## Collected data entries
____________________

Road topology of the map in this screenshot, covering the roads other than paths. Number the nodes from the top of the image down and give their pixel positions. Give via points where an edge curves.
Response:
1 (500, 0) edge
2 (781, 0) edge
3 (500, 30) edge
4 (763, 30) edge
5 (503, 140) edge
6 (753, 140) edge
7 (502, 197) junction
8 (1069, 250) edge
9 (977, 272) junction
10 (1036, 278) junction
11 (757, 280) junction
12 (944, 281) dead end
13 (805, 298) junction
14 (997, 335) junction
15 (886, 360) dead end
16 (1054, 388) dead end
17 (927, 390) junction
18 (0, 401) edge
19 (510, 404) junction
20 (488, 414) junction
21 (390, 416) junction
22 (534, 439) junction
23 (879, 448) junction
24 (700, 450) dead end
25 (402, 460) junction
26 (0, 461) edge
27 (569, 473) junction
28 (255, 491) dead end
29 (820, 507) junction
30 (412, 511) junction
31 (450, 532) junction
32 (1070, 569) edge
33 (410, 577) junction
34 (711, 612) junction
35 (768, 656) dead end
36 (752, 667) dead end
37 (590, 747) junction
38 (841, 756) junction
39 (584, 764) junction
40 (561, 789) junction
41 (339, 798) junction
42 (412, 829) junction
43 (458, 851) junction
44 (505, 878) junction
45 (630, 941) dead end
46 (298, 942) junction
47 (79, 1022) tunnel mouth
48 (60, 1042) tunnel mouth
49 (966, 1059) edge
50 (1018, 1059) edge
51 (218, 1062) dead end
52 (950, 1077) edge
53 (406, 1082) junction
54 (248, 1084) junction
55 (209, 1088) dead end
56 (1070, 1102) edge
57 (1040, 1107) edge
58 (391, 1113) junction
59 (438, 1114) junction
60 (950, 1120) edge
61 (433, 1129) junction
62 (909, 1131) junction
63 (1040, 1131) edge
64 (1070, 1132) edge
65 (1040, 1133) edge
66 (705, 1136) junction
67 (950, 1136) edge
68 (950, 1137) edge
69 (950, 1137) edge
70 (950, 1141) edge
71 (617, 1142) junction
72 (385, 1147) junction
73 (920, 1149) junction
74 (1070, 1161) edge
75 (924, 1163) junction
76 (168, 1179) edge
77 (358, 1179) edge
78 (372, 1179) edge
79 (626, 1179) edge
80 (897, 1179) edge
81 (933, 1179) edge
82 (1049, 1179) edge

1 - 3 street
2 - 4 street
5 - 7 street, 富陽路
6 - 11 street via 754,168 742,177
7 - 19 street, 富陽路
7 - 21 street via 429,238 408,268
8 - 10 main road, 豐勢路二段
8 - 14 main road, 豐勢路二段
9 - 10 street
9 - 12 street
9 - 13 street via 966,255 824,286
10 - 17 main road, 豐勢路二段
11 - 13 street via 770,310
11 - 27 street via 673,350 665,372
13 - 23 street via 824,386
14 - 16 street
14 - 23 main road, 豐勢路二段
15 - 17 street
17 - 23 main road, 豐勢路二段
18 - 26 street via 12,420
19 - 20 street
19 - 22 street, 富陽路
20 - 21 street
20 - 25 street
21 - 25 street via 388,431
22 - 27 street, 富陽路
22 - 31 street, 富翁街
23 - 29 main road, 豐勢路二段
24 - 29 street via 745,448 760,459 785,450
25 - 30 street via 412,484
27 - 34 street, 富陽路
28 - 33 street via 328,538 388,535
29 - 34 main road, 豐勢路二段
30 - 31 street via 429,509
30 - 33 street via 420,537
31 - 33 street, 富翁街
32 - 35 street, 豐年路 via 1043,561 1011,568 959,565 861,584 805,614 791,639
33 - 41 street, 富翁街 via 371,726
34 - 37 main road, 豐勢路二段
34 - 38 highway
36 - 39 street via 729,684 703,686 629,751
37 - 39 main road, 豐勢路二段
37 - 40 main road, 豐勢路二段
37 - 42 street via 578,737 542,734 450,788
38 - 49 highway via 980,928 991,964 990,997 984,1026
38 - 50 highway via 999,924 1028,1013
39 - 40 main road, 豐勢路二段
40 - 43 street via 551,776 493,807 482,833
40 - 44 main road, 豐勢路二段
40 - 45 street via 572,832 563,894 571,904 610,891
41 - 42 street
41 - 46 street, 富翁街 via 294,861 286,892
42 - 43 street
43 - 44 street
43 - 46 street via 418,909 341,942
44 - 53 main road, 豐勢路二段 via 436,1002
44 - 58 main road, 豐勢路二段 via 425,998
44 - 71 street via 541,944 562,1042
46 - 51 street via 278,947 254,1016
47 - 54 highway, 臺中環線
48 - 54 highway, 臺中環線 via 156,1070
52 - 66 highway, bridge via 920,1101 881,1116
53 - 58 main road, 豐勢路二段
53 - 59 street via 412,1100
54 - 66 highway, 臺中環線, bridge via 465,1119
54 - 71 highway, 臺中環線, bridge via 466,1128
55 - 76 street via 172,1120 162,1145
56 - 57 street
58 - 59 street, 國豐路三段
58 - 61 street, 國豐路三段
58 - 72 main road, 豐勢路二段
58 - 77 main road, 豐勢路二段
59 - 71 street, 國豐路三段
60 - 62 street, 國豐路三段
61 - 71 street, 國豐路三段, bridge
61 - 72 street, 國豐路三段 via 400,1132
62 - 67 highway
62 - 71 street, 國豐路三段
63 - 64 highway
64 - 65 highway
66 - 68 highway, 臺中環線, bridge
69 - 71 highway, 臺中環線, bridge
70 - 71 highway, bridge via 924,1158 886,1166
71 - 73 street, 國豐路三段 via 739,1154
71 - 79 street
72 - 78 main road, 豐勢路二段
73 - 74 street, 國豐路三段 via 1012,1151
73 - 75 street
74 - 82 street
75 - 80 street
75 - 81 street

____________________

## Action item
The entries above need to be transcribed with no differences at all.

## Solution
Road topology of the map in this screenshot, covering the roads other than paths. Number the nodes from the top of the image down and give their pixel positions. Give via points where an edge curves.
Response:
1 (500, 0) edge
2 (781, 0) edge
3 (500, 30) edge
4 (763, 30) edge
5 (503, 140) edge
6 (753, 140) edge
7 (502, 197) junction
8 (1069, 250) edge
9 (977, 272) junction
10 (1036, 278) junction
11 (757, 280) junction
12 (944, 281) dead end
13 (805, 298) junction
14 (997, 335) junction
15 (886, 360) dead end
16 (1054, 388) dead end
17 (927, 390) junction
18 (0, 401) edge
19 (510, 404) junction
20 (488, 414) junction
21 (390, 416) junction
22 (534, 439) junction
23 (879, 448) junction
24 (700, 450) dead end
25 (402, 460) junction
26 (0, 461) edge
27 (569, 473) junction
28 (255, 491) dead end
29 (820, 507) junction
30 (412, 511) junction
31 (450, 532) junction
32 (1070, 569) edge
33 (410, 577) junction
34 (711, 612) junction
35 (768, 656) dead end
36 (752, 667) dead end
37 (590, 747) junction
38 (841, 756) junction
39 (584, 764) junction
40 (561, 789) junction
41 (339, 798) junction
42 (412, 829) junction
43 (458, 851) junction
44 (505, 878) junction
45 (630, 941) dead end
46 (298, 942) junction
47 (79, 1022) tunnel mouth
48 (60, 1042) tunnel mouth
49 (966, 1059) edge
50 (1018, 1059) edge
51 (218, 1062) dead end
52 (950, 1077) edge
53 (406, 1082) junction
54 (248, 1084) junction
55 (209, 1088) dead end
56 (1070, 1102) edge
57 (1040, 1107) edge
58 (391, 1113) junction
59 (438, 1114) junction
60 (950, 1120) edge
61 (433, 1129) junction
62 (909, 1131) junction
63 (1040, 1131) edge
64 (1070, 1132) edge
65 (1040, 1133) edge
66 (705, 1136) junction
67 (950, 1136) edge
68 (950, 1137) edge
69 (950, 1137) edge
70 (950, 1141) edge
71 (617, 1142) junction
72 (385, 1147) junction
73 (920, 1149) junction
74 (1070, 1161) edge
75 (924, 1163) junction
76 (168, 1179) edge
77 (358, 1179) edge
78 (372, 1179) edge
79 (626, 1179) edge
80 (897, 1179) edge
81 (933, 1179) edge
82 (1049, 1179) edge

1 - 3 street
2 - 4 street
5 - 7 street, 富陽路
6 - 11 street via 754,168 742,177
7 - 19 street, 富陽路
7 - 21 street via 429,238 408,268
8 - 10 main road, 豐勢路二段
8 - 14 main road, 豐勢路二段
9 - 10 street
9 - 12 street
9 - 13 street via 966,255 824,286
10 - 17 main road, 豐勢路二段
11 - 13 street via 770,310
11 - 27 street via 673,350 665,372
13 - 23 street via 824,386
14 - 16 street
14 - 23 main road, 豐勢路二段
15 - 17 street
17 - 23 main road, 豐勢路二段
18 - 26 street via 12,420
19 - 20 street
19 - 22 street, 富陽路
20 - 21 street
20 - 25 street
21 - 25 street via 388,431
22 - 27 street, 富陽路
22 - 31 street, 富翁街
23 - 29 main road, 豐勢路二段
24 - 29 street via 745,448 760,459 785,450
25 - 30 street via 412,484
27 - 34 street, 富陽路
28 - 33 street via 328,538 388,535
29 - 34 main road, 豐勢路二段
30 - 31 street via 429,509
30 - 33 street via 420,537
31 - 33 street, 富翁街
32 - 35 street, 豐年路 via 1043,561 1011,568 959,565 861,584 805,614 791,639
33 - 41 street, 富翁街 via 371,726
34 - 37 main road, 豐勢路二段
34 - 38 highway
36 - 39 street via 729,684 703,686 629,751
37 - 39 main road, 豐勢路二段
37 - 40 main road, 豐勢路二段
37 - 42 street via 578,737 542,734 450,788
38 - 49 highway via 980,928 991,964 990,997 984,1026
38 - 50 highway via 999,924 1028,1013
39 - 40 main road, 豐勢路二段
40 - 43 street via 551,776 493,807 482,833
40 - 44 main road, 豐勢路二段
40 - 45 street via 572,832 563,894 571,904 610,891
41 - 42 street
41 - 46 street, 富翁街 via 294,861 286,892
42 - 43 street
43 - 44 street
43 - 46 street via 418,909 341,942
44 - 53 main road, 豐勢路二段 via 436,1002
44 - 58 main road, 豐勢路二段 via 425,998
44 - 71 street via 541,944 562,1042
46 - 51 street via 278,947 254,1016
47 - 54 highway, 臺中環線
48 - 54 highway, 臺中環線 via 156,1070
52 - 66 highway, bridge via 920,1101 881,1116
53 - 58 main road, 豐勢路二段
53 - 59 street via 412,1100
54 - 66 highway, 臺中環線, bridge via 465,1119
54 - 71 highway, 臺中環線, bridge via 466,1128
55 - 76 street via 172,1120 162,1145
56 - 57 street
58 - 59 street, 國豐路三段
58 - 61 street, 國豐路三段
58 - 72 main road, 豐勢路二段
58 - 77 main road, 豐勢路二段
59 - 71 street, 國豐路三段
60 - 62 street, 國豐路三段
61 - 71 street, 國豐路三段, bridge
61 - 72 street, 國豐路三段 via 400,1132
62 - 67 highway
62 - 71 street, 國豐路三段
63 - 64 highway
64 - 65 highway
66 - 68 highway, 臺中環線, bridge
69 - 71 highway, 臺中環線, bridge
70 - 71 highway, bridge via 924,1158 886,1166
71 - 73 street, 國豐路三段 via 739,1154
71 - 79 street
72 - 78 main road, 豐勢路二段
73 - 74 street, 國豐路三段 via 1012,1151
73 - 75 street
74 - 82 street
75 - 80 street
75 - 81 street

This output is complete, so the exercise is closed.